The TWDB loan establishes a commitment for all phases of the project, allowing program managers to plot the construction portion of the project to be ready to proceed before construction phase funds were released, and also to work in accord with the Stormwater Master Plan, a document that the city began working on in 2021 in partnership with Pape Dawson Engineers to develop a master plan for the city’s stormwater infrastructure, Hinojosa explained.

The FEMA grant application gathered data from an engineering analysis through the Hydrologic Modeling System (HEC-HMS) developed for the SMP to model existing conditions, 25-year interim buildout and ultimate development conditions on Oso Creek. The project was determined to benefit a population of 104,324 people living in the Oso Creek Basin service area and the entire 175.9-square-mile service area of the Oso Creek Stormwater Basin.

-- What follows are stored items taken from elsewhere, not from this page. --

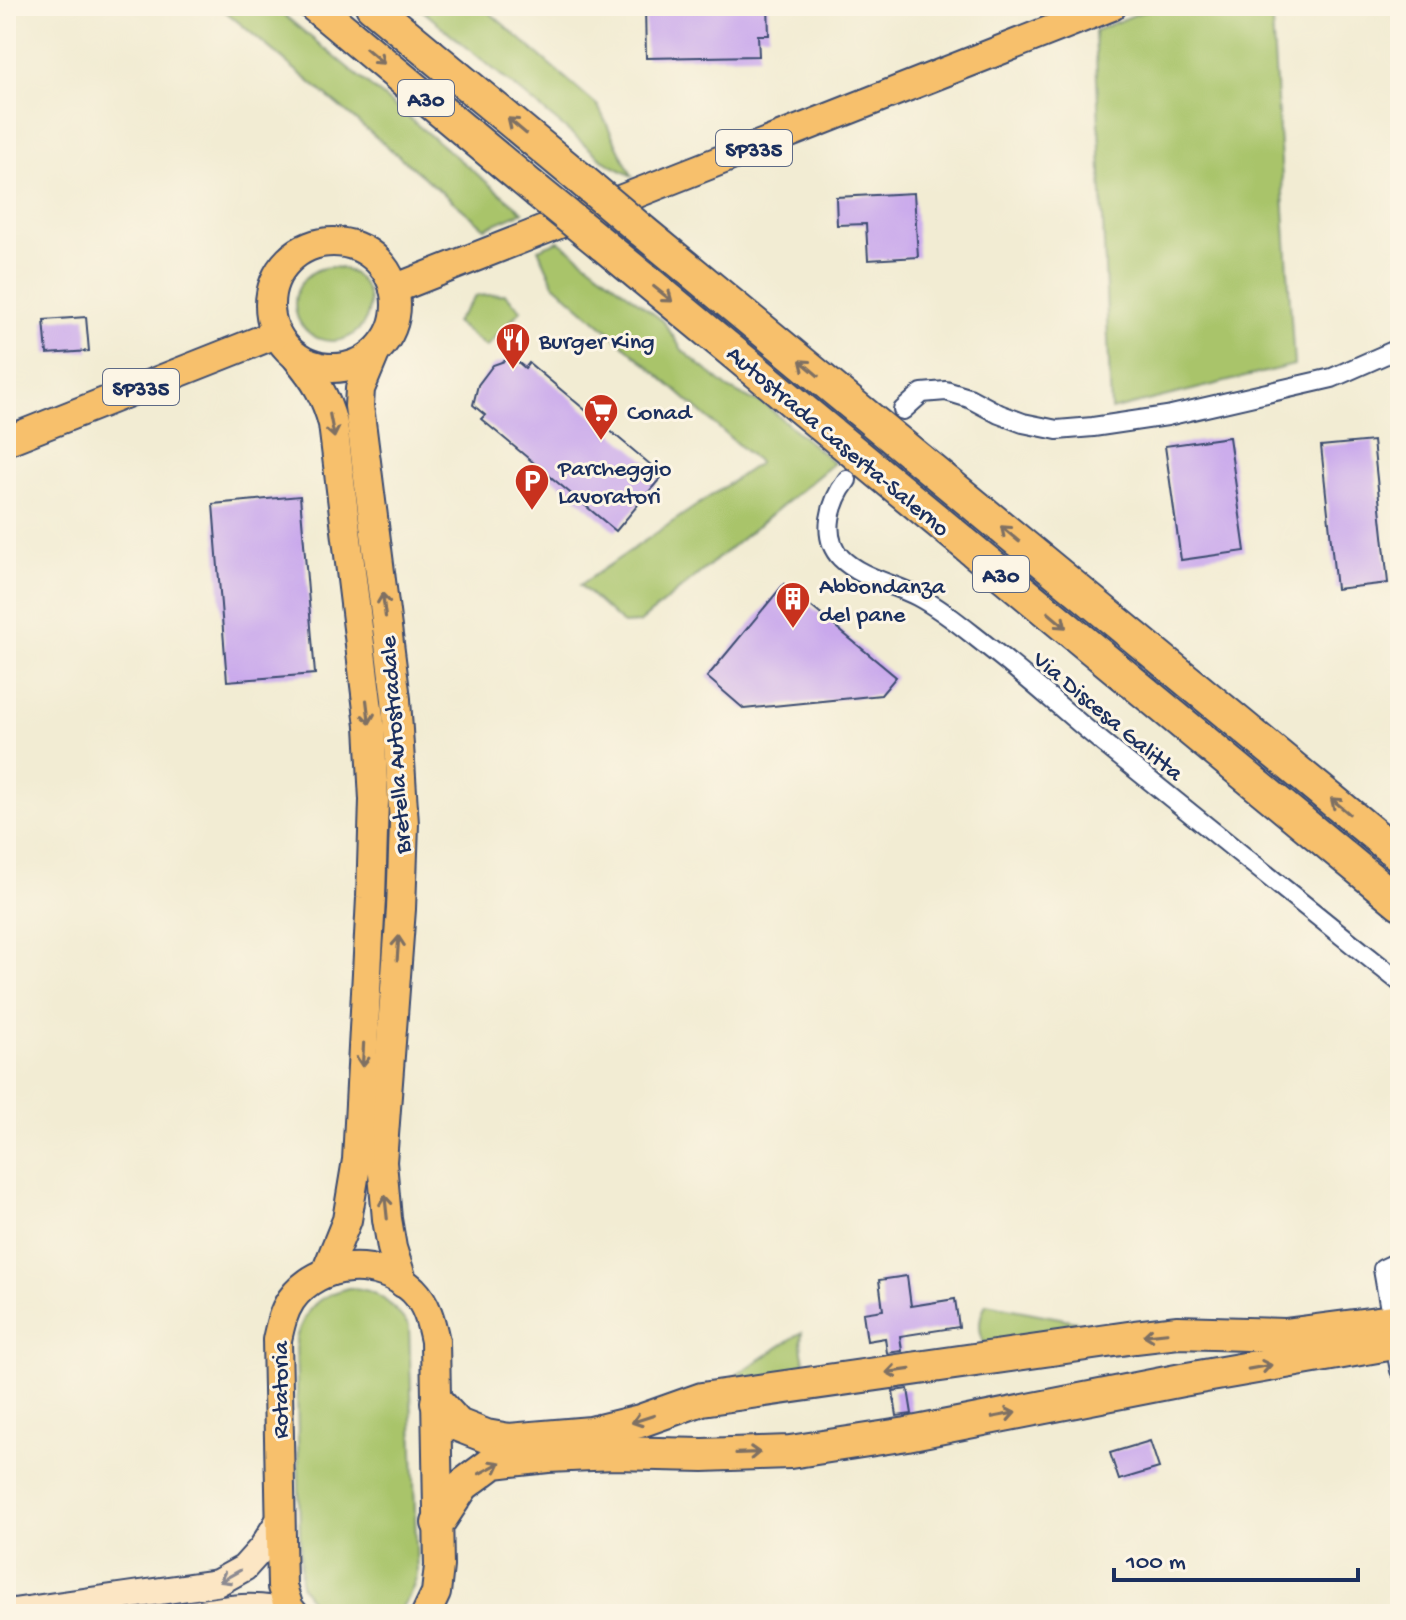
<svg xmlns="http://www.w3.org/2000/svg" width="1406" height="1620" viewBox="0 0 1406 1620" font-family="'Gochi Hand',sans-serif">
  <rect width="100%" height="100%" fill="#fcf5e5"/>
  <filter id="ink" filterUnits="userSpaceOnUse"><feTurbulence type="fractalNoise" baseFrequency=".0125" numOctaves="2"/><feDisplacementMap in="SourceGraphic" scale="16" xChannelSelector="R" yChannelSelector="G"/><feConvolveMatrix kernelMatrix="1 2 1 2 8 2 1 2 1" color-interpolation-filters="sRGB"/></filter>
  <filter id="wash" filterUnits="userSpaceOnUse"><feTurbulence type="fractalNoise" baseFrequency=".006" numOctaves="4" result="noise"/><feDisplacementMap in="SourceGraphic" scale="32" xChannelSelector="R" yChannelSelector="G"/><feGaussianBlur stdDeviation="1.8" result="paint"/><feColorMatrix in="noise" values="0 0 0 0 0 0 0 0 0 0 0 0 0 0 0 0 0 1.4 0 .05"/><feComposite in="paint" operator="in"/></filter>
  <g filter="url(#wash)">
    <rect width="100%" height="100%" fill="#f2ecd3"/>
    <g fill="#a9c46a" stroke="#627a64" stroke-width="2">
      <polygon points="219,6 273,6 523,212 485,228"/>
      <polygon points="417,6 482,6 598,106 632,176 607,163"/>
      <polygon points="1156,6 1271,6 1294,365 1111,410 1095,31"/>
      <polygon points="559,241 663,321 683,351 728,388 751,400 763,403 834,463 639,623 623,624 580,585 759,463 554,284 538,249"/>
      <circle cx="332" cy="304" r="37"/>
      <polygon points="505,294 521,310 486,347 455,322 476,296"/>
      <path d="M 348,1288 C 376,1287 393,1305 409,1326 L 417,1575 C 412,1592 408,1603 394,1614 L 323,1614 L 316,1608 L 301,1586 L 296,1338 C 306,1308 317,1296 348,1288 Z"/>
      <path d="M 986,1304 L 1076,1321 L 1077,1333 L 986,1349 C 979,1333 977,1320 986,1304 Z"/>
      <path d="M 802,1332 C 800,1349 802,1360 811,1374 L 735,1386 L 732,1378 Z"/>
    </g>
    <g id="blocks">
      <g fill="#c9a8ec">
        <polygon points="645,6 768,6 769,35 758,35 759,56 646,58"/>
        <polygon points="914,193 918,257 868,260 866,224 837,225 836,197"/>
        <polygon points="86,317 89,351 47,354 44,320"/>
        <polygon points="513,358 525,368 529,363 663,475 616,531 481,419 485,415 473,405 478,385 493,365"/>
        <polygon points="1229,437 1245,551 1181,560 1165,446"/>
        <polygon points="1373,441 1388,583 1336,589 1321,446"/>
        <polygon points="300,496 315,674 227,681 213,504"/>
        <polygon points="784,584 896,677 881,695 744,709 707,677"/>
        <polygon points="907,1276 911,1306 955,1299 959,1327 900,1336 902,1351 887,1353 885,1338 867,1341 863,1313 883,1310 879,1280"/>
        <polygon points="908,1389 912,1414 897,1416 893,1391"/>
        <polygon points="1150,1441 1159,1468 1119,1480 1110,1453"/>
      </g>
    </g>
  </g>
  <g filter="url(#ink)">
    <use href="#blocks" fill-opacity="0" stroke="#3b4b70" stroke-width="2"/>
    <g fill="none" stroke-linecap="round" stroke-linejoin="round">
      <defs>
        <g id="street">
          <polyline points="903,410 922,393 946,391 969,398 999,414 1023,423 1057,430 1093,427 1167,416 1332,378 1400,348"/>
          <path d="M 847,480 C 831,501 820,536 841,558 C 861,578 892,583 917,596 C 942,609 964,628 986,645 C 1028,677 1066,713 1107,746 C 1205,825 1302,904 1400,982"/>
          <polyline points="1389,1304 1383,1269 1400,1261"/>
          <polyline points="1398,1360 1400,1370"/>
        </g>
        <g id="secondary">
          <polyline points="6,1613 217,1583 244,1568 262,1548 280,1519"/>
          <path d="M 193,1614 C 226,1610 256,1602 288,1614"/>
        </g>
        <g id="primary">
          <circle cx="333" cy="305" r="63"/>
          <polyline points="394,289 1112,6"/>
          <polyline points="375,353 360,389 359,406 396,699 404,824 401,909 382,1162 387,1219 392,1248 403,1283"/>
          <path d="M 297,358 C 315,379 326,397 333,424 L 370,726 L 374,800 L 371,898 L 357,1160 L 347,1220 L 326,1272"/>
          <polyline points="6,441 276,334"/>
          <path d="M 294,1614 L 289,1608 L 282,1587 L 277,1340 C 280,1326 283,1312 291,1300 C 319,1260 379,1258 413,1290 C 427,1304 431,1322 435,1341 L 439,1566 L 436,1593 L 426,1614"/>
        </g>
        <g id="highway">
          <polyline points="315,6 537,191"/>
          <polyline points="372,6 577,176"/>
          <polyline points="640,229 1400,856"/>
          <polyline points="602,244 1400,903"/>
          <polyline points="437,1402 458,1425 486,1436 509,1440 591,1433 640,1421 702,1399 1135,1337 1178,1332 1285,1335 1400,1320"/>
          <polyline points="438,1523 463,1485 494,1462 548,1456 614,1453 703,1455 790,1452 907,1434 1182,1380 1400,1342"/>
        </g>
      </defs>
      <use href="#street" stroke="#3b4b70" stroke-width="22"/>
      <use href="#secondary" stroke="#3b4b70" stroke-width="30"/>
      <use href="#primary" stroke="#3b4b70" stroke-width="32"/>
      <use href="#highway" stroke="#3b4b70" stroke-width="36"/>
      <use href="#street" stroke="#fff" stroke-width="18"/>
      <use href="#secondary" stroke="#fce6c4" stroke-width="26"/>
      <use href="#primary" stroke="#f7c06c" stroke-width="28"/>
      <use href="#highway" stroke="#f7c06c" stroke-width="32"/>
      <defs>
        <g id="highway-bridge">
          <polyline points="577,176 640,229"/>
          <polyline points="537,191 602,244"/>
        </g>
      </defs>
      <use href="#highway-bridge" stroke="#3b4b70" stroke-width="36" stroke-linecap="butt"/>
      <use href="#highway-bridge" stroke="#f7c06c" stroke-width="32"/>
    </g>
    <defs><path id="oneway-shaft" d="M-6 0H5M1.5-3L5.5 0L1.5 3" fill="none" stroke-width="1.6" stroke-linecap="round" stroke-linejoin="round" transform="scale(2)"/></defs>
    <g stroke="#7e7064">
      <use href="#oneway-shaft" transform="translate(375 56) rotate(40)"/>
      <use href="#oneway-shaft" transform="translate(517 126) rotate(-140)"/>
      <use href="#oneway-shaft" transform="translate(663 294) rotate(39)"/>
      <use href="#oneway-shaft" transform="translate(809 368) rotate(-140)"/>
      <use href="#oneway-shaft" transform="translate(332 426) rotate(79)"/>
      <use href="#oneway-shaft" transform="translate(1010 534) rotate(-140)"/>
      <use href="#oneway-shaft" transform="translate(384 605) rotate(-97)"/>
      <use href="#oneway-shaft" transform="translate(1057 620) rotate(40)"/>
      <use href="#oneway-shaft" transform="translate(368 712) rotate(83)"/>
      <use href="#oneway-shaft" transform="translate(1340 806) rotate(-140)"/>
      <use href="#oneway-shaft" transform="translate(398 948) rotate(-86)"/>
      <use href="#oneway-shaft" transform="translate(363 1055) rotate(93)"/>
      <use href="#oneway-shaft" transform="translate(386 1207) rotate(-96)"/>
      <use href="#oneway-shaft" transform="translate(1155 1334) rotate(174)"/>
      <use href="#oneway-shaft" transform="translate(1260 1367) rotate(-10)"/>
      <use href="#oneway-shaft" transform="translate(898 1371) rotate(172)"/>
      <use href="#oneway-shaft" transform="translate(1004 1415) rotate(-11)"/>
      <use href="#oneway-shaft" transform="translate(643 1419) rotate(162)"/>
      <use href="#oneway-shaft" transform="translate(748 1453) rotate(-2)"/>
      <use href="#oneway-shaft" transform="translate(490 1468) rotate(-28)"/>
    </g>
    <use stroke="#8c8a91" href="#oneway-shaft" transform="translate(230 1576) rotate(151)"/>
  </g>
  <defs>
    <symbol id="restaurant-pin" viewBox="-11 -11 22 30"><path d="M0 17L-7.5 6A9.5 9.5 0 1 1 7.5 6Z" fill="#c8321e" stroke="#fcf5e5"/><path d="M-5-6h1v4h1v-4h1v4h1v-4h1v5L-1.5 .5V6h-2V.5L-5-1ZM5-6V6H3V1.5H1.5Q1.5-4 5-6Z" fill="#fff"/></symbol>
    <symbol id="supermarket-pin" viewBox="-11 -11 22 30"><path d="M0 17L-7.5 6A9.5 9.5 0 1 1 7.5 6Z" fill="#c8321e" stroke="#fcf5e5"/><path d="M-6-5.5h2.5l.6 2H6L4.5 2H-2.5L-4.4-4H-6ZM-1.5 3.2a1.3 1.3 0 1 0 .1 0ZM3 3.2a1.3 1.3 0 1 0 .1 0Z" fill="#fff"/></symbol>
    <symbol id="parking-pin" viewBox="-11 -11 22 30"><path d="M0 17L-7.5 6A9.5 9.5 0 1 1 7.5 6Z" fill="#c8321e" stroke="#fcf5e5"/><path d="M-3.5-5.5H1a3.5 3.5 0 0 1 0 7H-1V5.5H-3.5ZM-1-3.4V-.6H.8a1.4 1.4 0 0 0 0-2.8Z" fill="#fff"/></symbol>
    <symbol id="building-pin" viewBox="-11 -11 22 30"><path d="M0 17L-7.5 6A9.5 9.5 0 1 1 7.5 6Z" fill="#c8321e" stroke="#fcf5e5"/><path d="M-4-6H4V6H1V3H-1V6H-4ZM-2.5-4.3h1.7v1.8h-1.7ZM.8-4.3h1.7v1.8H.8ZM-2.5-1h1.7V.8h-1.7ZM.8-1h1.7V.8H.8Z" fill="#fff"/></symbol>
  </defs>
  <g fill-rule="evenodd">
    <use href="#restaurant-pin" x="493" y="320" width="40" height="54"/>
    <use href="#supermarket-pin" x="581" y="391" width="40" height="54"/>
    <use href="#parking-pin" x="512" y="461" width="40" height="54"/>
    <use href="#building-pin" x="773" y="579" width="40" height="54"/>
  </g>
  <g text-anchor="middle" stroke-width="6" stroke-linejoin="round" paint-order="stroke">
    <g fill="#fcf5e5" stroke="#5e6a86" stroke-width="2">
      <rect x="398" y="80" width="56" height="36" rx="6"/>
      <rect x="716" y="130" width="76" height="36" rx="6"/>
      <rect x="103" y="369" width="76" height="36" rx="6"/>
      <rect x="973" y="556" width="56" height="36" rx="6"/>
    </g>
    <g font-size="22" font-weight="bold" fill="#1b2f5e">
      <text x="426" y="106">A30</text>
      <text x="754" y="156">SP335</text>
      <text x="141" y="395">SP335</text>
      <text x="1001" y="582">A30</text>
    </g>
    <g font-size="24" fill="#1b2f5e" stroke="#fcf5e5" text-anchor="start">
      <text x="539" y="348">Burger King</text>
      <text x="627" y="419">Conad</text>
      <text x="558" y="475">Parcheggio<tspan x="558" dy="28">Lavoratori</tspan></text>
      <text x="819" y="593">Abbondanza<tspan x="819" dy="28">del pane</tspan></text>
    </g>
    <g font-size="24" fill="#1b2f5e" stroke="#fcf5e5">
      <text transform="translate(839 440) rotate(40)" y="8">Autostrada Caserta-Salerno</text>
      <text transform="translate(1109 715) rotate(40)" y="8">Via Discesa Galitta</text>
      <text transform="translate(394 745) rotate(-94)" y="8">Bretella Autostradale</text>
      <text transform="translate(279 1390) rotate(-90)" y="8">Rotatoria</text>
    </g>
  </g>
  <rect width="1406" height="1620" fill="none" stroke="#fcf5e5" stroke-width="32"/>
  <path d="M1114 1568v12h244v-12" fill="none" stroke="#1b2f5e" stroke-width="4"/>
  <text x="1126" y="1568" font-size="24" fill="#1b2f5e" stroke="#fcf5e5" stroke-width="6" paint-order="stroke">100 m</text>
</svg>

The SMP included an updated assessment of the city’s drainage infrastructure, with GIS data compiled and compared to as-built project data and formatted to be input into hydrologic and hydraulic (H&H) models for the Oso Creek watershed in Corpus Christi and outside of the city limits. Both 10-year and 100-year storm events were considered in evaluating infrastructure capacity and identifying areas with potential flood risk.

“The Stormwater Master Plan identified improvements that were needed for Oso Creek, though the creek was already at capacity with flooding,” Hinojosa said.